# GOAL:
List every line in the records that contains the string "solid", matching case exactly.

+++ SOURCE MATERIAL +++

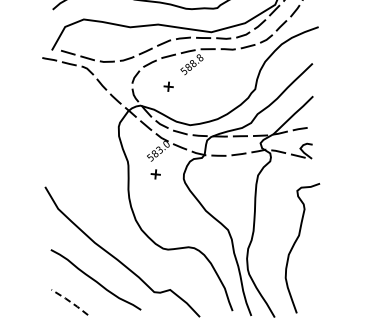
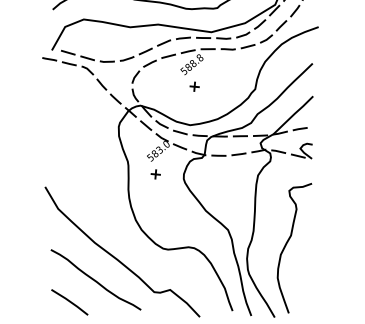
part at (168, 86) position: (168, 86) -> (194, 86)
curve at (296, 242) position: (296, 242) -> (288, 242)
line at (70, 301): dashed -> solid
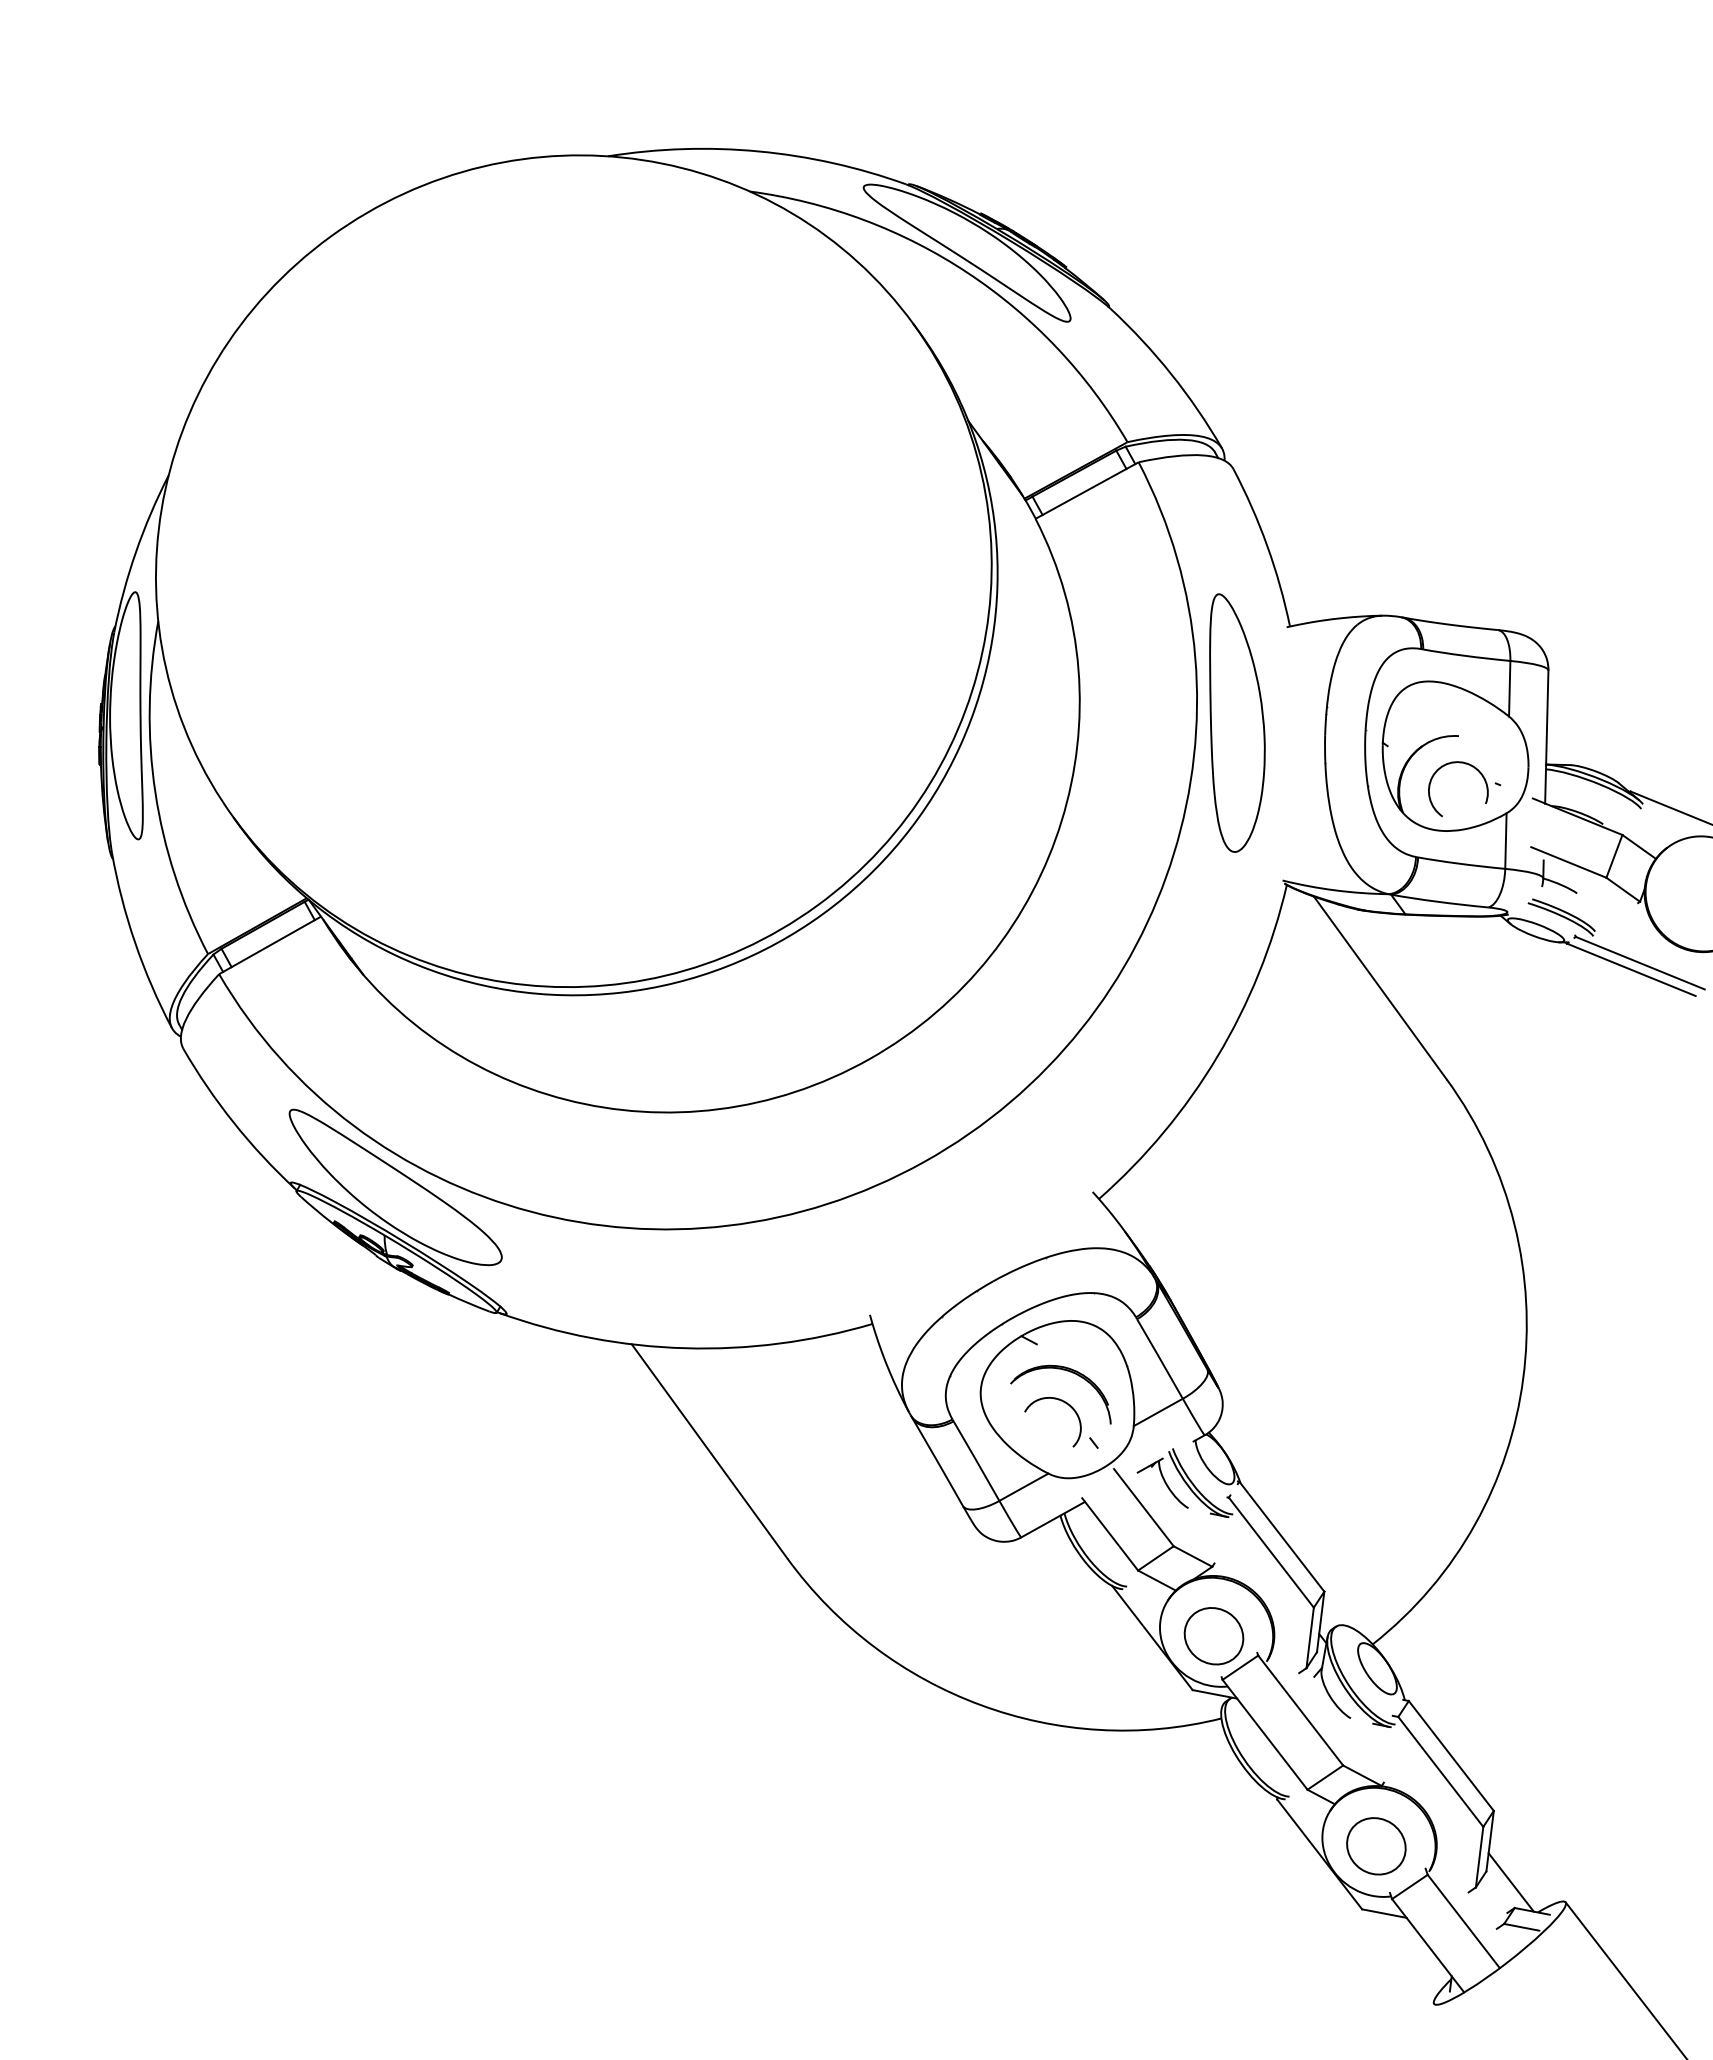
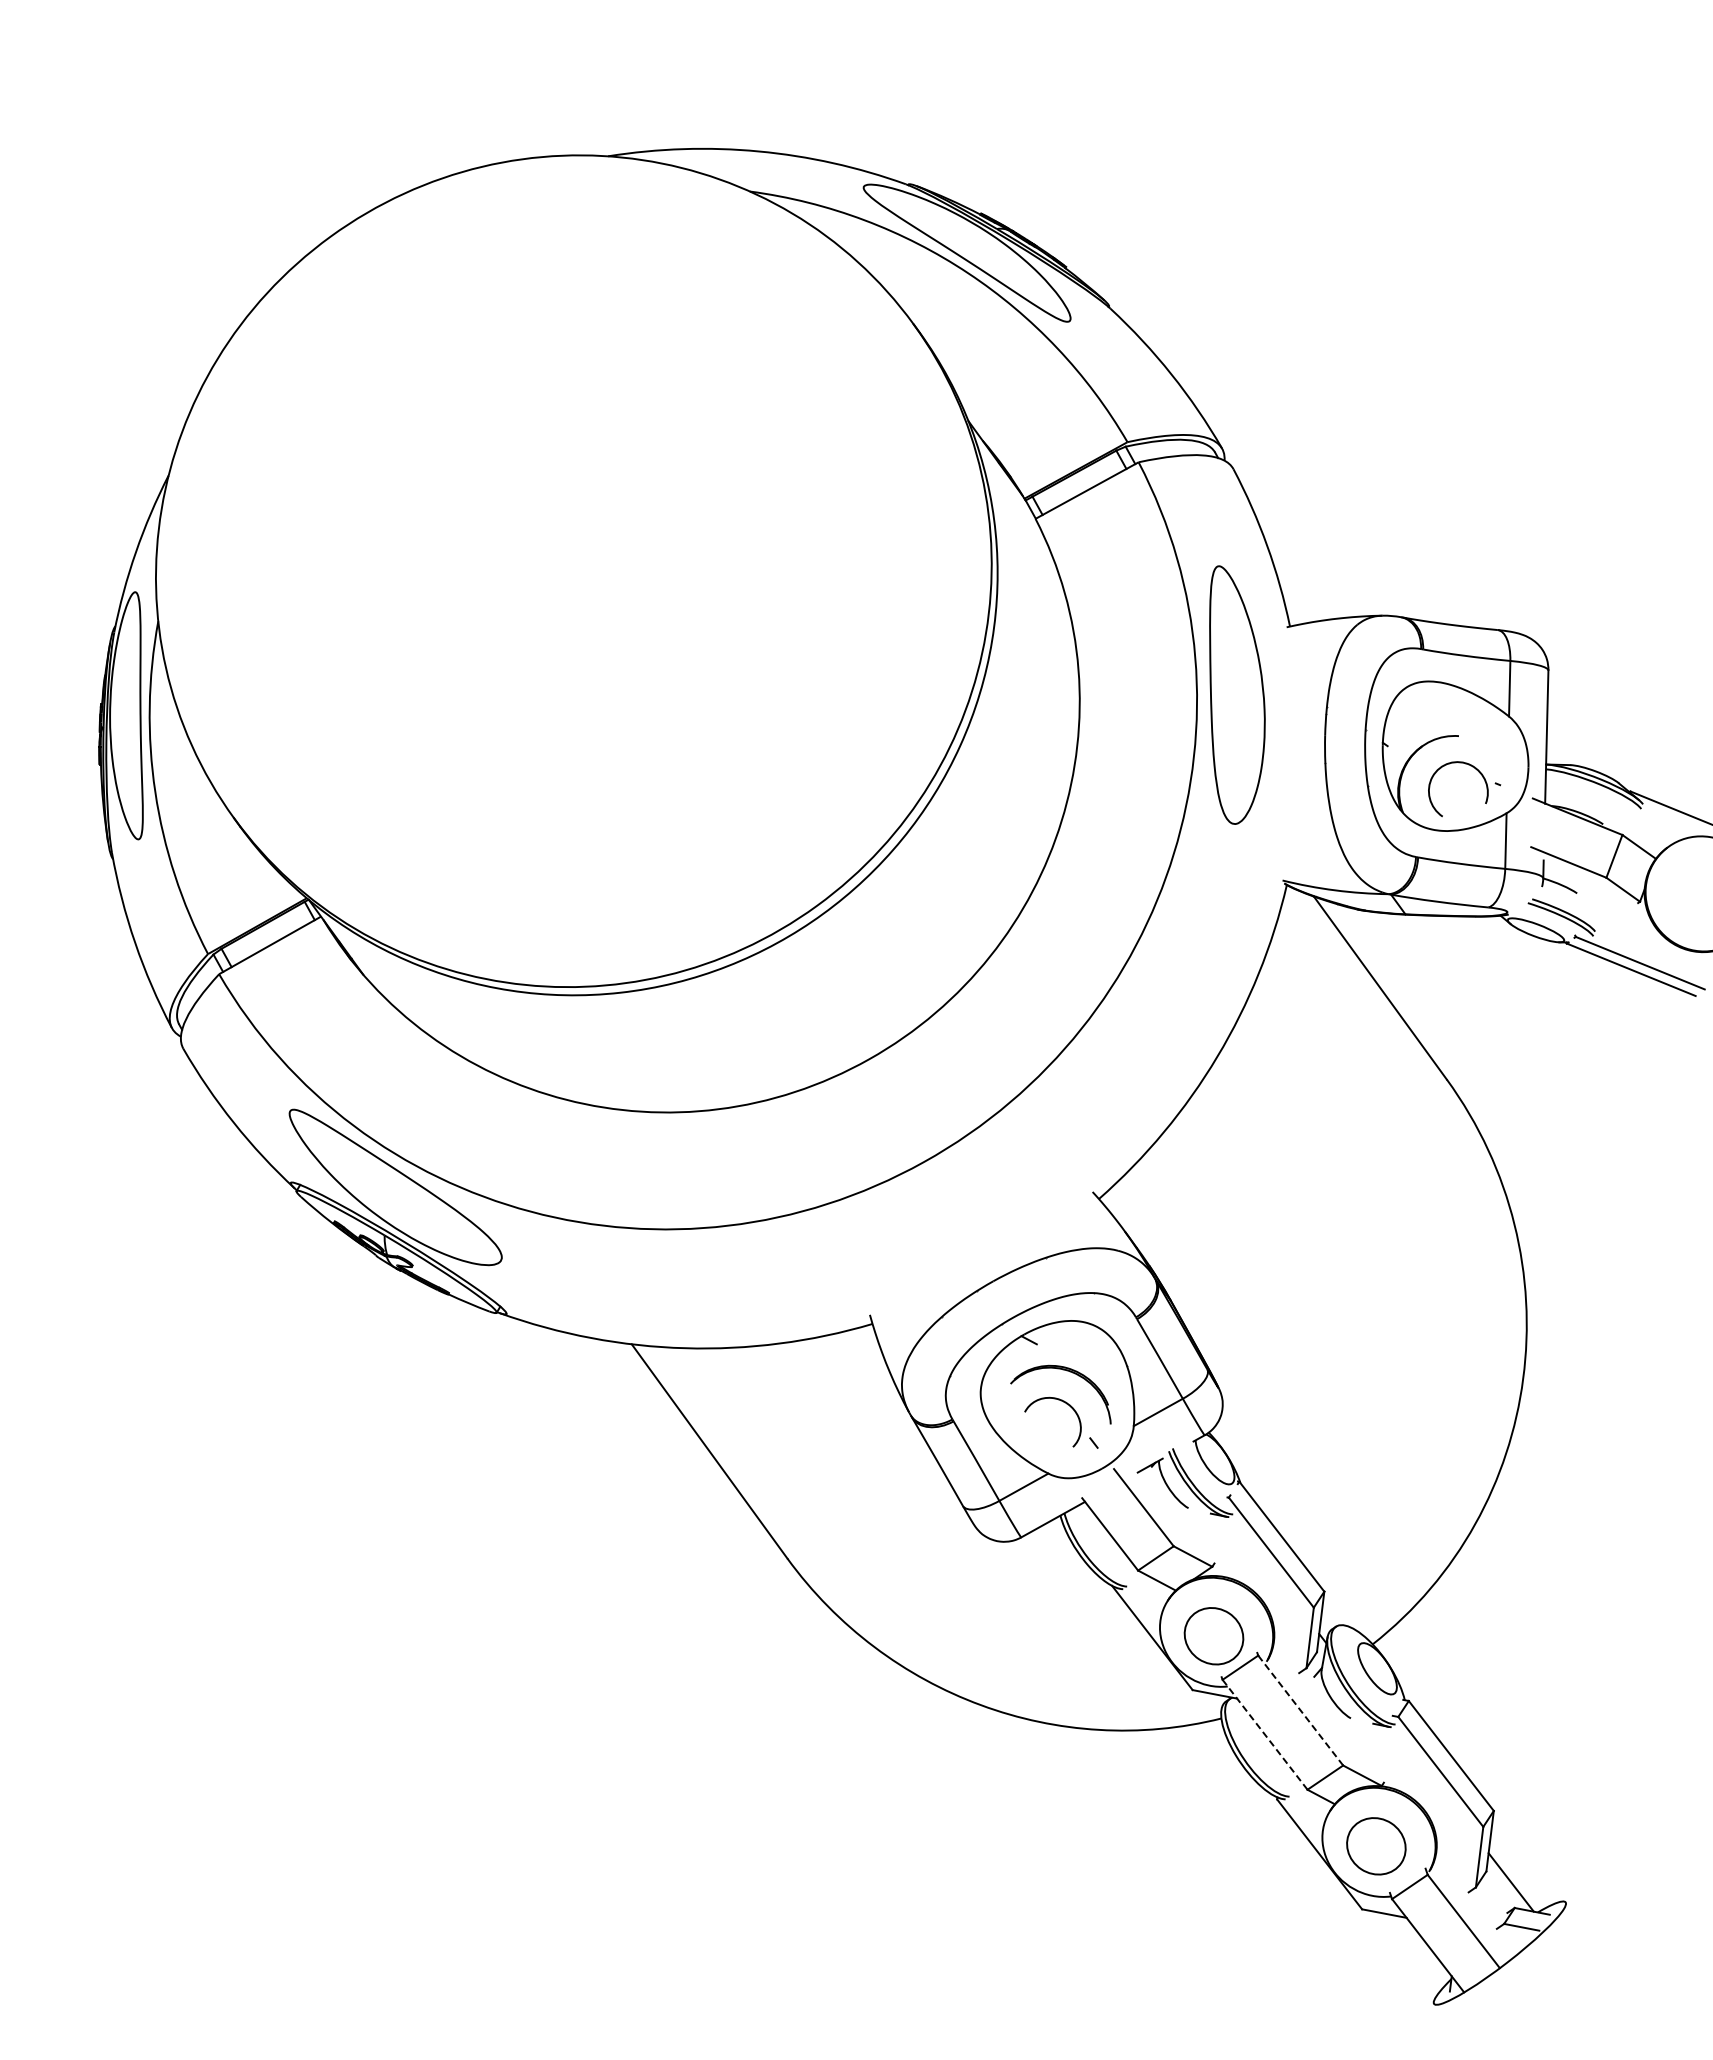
part at (1237, 722) position: (1237, 722) -> (1237, 694)
line at (1301, 1710): solid -> dashed
line at (1264, 1734): solid -> dashed
line at (1624, 1979): present -> none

+++

# RESULT:
line at (70, 301): dashed -> solid
line at (1301, 1710): solid -> dashed
line at (1264, 1734): solid -> dashed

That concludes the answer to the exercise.